*Excerpted text:*
•••••

29 May 2016
Today I read a blog article from Google Testing Blog “Flaky Tests at Google
and How We Mitigate Them” and would
like to share my thoughts.
Flaky tests not unheard of for a large software project, particularly if test cases are owned by developers with variety
level of experience. People hate flaky tests as much as failed tests, rerun takes more resource, false alarms waste
precious dev resource, and often times people tend to ignore them or disable them entirely. Personally I do not agree
with the approach in the blog, it is simply not a quality-driven culture.
My opinion is always that, Heisenberg uncertain principle plays no role in software development, any “indeterministic”
behavior can be traced back to a quality issue, and the number of flaky tests should be driven down to zero.
In the past observation many flakiness is caused by test code issues. There is no test code for the test code, and
people may not have the same level of quality awareness as the product code. Besides unsafe threading, race conditions,
lack of synchronizations, etc., there are common anti-patterns causing flakiness (only what I can think of at the
moment):
- Checking driven by timeout instead of event: for instance, click a button on UI, wait for 5 seconds, then click the
next button.
- Unaware the async event: for instance, load a web page and wait for finish by checking if a certain tag is found,
then proceed to submit the form. But the page actually has a iframe which has to be completed loading.

•••••

*Problem 1:* Write out the part of the post on flaky tests starting at "behavior can be" and ending at "next button.".
The post on flaky tests and the listing after it are unrelated.

•••••

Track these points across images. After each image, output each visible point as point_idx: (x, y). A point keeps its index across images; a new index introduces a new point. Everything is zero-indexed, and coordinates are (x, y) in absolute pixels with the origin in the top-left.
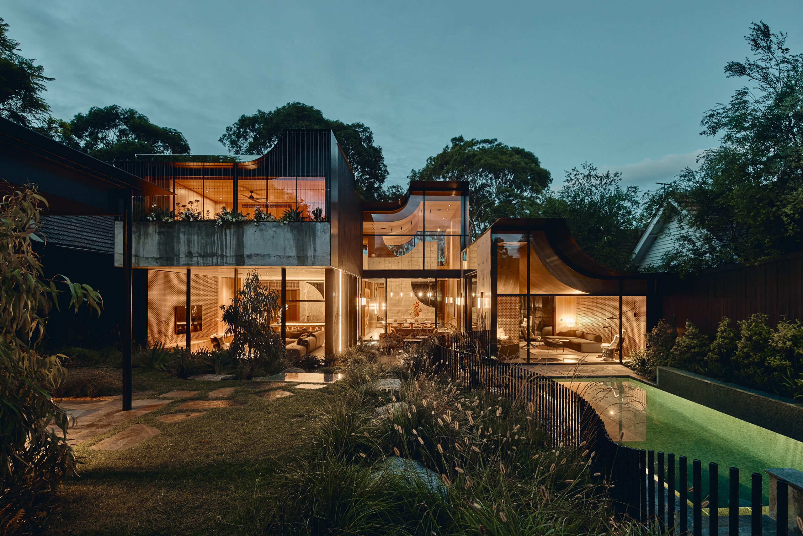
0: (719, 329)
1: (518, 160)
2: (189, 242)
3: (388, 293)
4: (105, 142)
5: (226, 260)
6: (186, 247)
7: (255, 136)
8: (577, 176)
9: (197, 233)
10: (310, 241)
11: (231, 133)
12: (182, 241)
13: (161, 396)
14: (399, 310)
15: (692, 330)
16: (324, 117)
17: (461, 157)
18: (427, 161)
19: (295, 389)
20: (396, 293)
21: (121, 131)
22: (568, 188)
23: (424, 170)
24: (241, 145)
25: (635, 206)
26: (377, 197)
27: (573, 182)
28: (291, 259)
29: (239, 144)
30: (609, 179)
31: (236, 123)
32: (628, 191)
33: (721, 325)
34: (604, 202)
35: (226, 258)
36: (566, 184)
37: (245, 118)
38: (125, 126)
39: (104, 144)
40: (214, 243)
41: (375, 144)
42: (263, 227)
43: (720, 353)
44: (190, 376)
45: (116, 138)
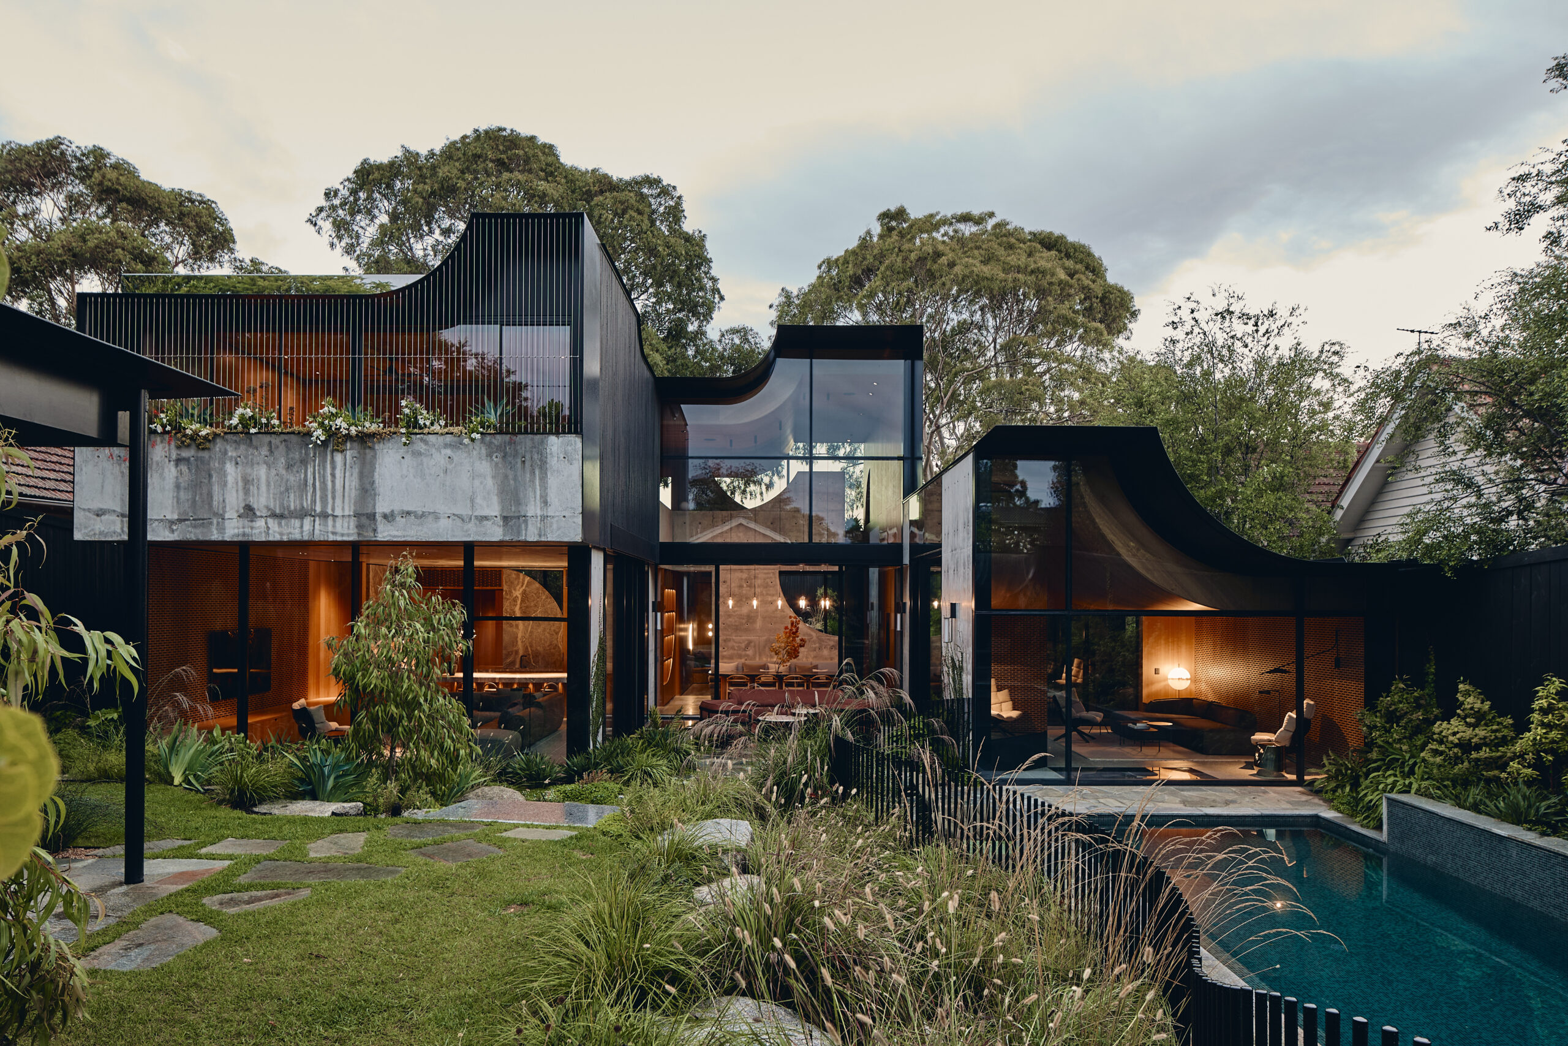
0: (1536, 705)
1: (1049, 265)
2: (247, 483)
3: (721, 600)
4: (32, 226)
5: (334, 526)
6: (241, 493)
7: (395, 209)
8: (1196, 315)
9: (265, 463)
10: (532, 481)
11: (337, 202)
12: (230, 479)
13: (204, 851)
14: (750, 642)
15: (1472, 701)
16: (562, 160)
17: (905, 259)
18: (820, 267)
19: (506, 840)
20: (743, 599)
21: (70, 197)
22: (1174, 342)
23: (813, 288)
24: (361, 231)
25: (1340, 389)
26: (695, 357)
27: (1187, 328)
28: (488, 523)
29: (356, 228)
30: (1275, 321)
31: (348, 180)
32: (1321, 352)
33: (1540, 694)
34: (1266, 378)
35: (334, 521)
36: (1169, 332)
37: (371, 166)
38: (81, 187)
39: (30, 230)
40: (306, 485)
41: (688, 226)
42: (420, 446)
43: (1538, 764)
44: (260, 803)
45: (57, 214)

•••••

*Problem 2:* Give again the lines of the listing starting at its first line and ending at the line that contains "19: (295, 389)". Leave the pictures out.

*Exercise solution 1:*
behavior can be traced back to a quality issue, and the number of flaky tests should be driven down to zero.
In the past observation many flakiness is caused by test code issues. There is no test code for the test code, and
people may not have the same level of quality awareness as the product code. Besides unsafe threading, race conditions,
lack of synchronizations, etc., there are common anti-patterns causing flakiness (only what I can think of at the
moment):
- Checking driven by timeout instead of event: for instance, click a button on UI, wait for 5 seconds, then click the
next button.

*Exercise solution 2:*
Track these points across images. After each image, output each visible point as point_idx: (x, y). A point keeps its index across images; a new index introduces a new point. Everything is zero-indexed, and coordinates are (x, y) in absolute pixels with the origin in the top-left.
0: (719, 329)
1: (518, 160)
2: (189, 242)
3: (388, 293)
4: (105, 142)
5: (226, 260)
6: (186, 247)
7: (255, 136)
8: (577, 176)
9: (197, 233)
10: (310, 241)
11: (231, 133)
12: (182, 241)
13: (161, 396)
14: (399, 310)
15: (692, 330)
16: (324, 117)
17: (461, 157)
18: (427, 161)
19: (295, 389)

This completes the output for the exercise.